Dataset entries
_ _ _ _
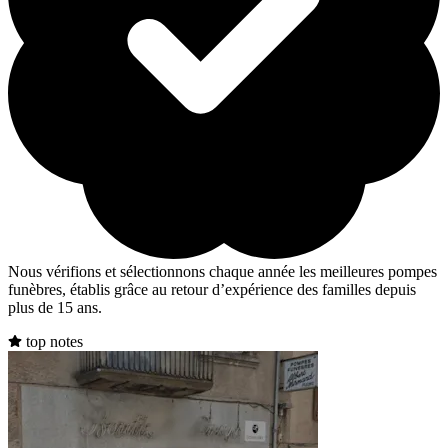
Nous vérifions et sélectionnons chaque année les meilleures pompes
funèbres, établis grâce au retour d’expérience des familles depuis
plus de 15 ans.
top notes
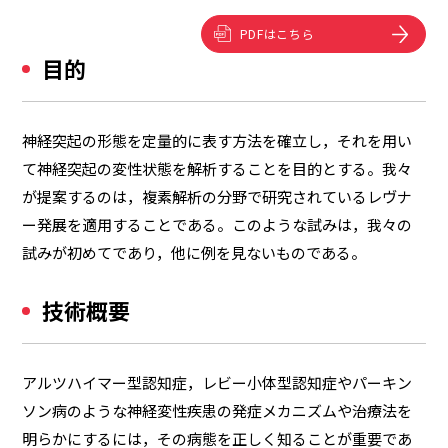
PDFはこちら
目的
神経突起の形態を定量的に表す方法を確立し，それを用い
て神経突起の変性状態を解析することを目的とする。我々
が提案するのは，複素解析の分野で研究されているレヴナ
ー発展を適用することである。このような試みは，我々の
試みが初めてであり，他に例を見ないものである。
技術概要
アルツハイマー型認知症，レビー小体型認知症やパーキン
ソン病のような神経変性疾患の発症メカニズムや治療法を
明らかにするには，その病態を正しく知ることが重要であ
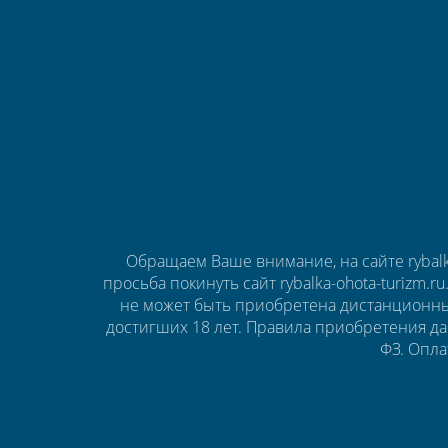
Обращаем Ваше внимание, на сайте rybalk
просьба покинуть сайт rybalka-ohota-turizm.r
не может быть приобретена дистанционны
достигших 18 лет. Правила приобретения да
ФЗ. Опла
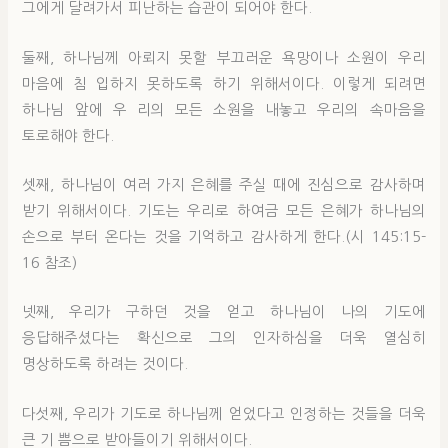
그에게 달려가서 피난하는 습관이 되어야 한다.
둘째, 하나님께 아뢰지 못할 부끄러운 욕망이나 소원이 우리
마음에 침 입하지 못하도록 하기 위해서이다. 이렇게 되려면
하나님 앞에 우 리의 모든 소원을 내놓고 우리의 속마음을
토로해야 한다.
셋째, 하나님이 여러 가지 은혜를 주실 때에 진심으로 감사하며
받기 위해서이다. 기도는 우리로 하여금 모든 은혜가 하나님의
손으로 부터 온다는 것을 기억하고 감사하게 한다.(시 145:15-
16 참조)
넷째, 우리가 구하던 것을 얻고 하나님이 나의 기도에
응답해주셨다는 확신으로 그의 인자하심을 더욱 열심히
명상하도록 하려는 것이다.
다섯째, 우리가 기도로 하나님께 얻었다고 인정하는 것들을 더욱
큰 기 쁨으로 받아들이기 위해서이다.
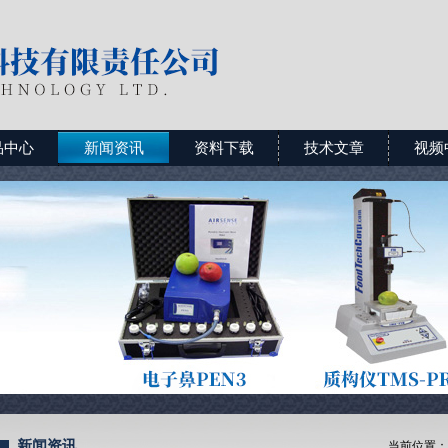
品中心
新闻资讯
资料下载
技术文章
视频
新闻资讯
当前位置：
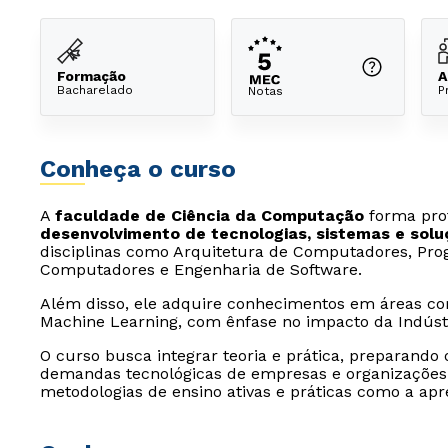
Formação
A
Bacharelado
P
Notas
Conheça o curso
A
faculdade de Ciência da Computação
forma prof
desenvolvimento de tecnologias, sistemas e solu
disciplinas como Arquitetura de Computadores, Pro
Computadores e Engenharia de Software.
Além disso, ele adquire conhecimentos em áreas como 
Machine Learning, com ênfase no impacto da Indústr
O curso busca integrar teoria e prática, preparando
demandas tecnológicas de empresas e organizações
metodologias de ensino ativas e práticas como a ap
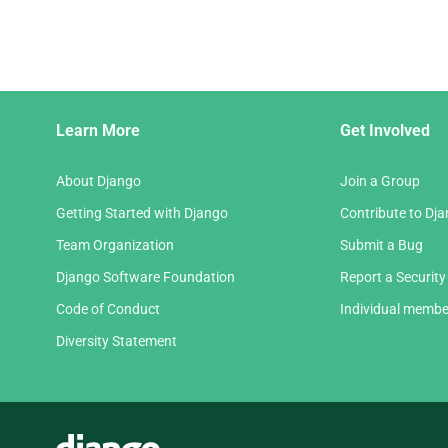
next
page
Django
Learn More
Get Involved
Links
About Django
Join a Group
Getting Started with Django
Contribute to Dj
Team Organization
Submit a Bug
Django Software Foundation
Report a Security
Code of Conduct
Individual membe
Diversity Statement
_ _ _ _
§ **Task description**
Identify each line above that contains the word "como", and copy every such line in full.

§ **Completed exercise**
disciplinas como Arquitetura de Computadores, Pro
Além disso, ele adquire conhecimentos em áreas como 
metodologias de ensino ativas e práticas como a ap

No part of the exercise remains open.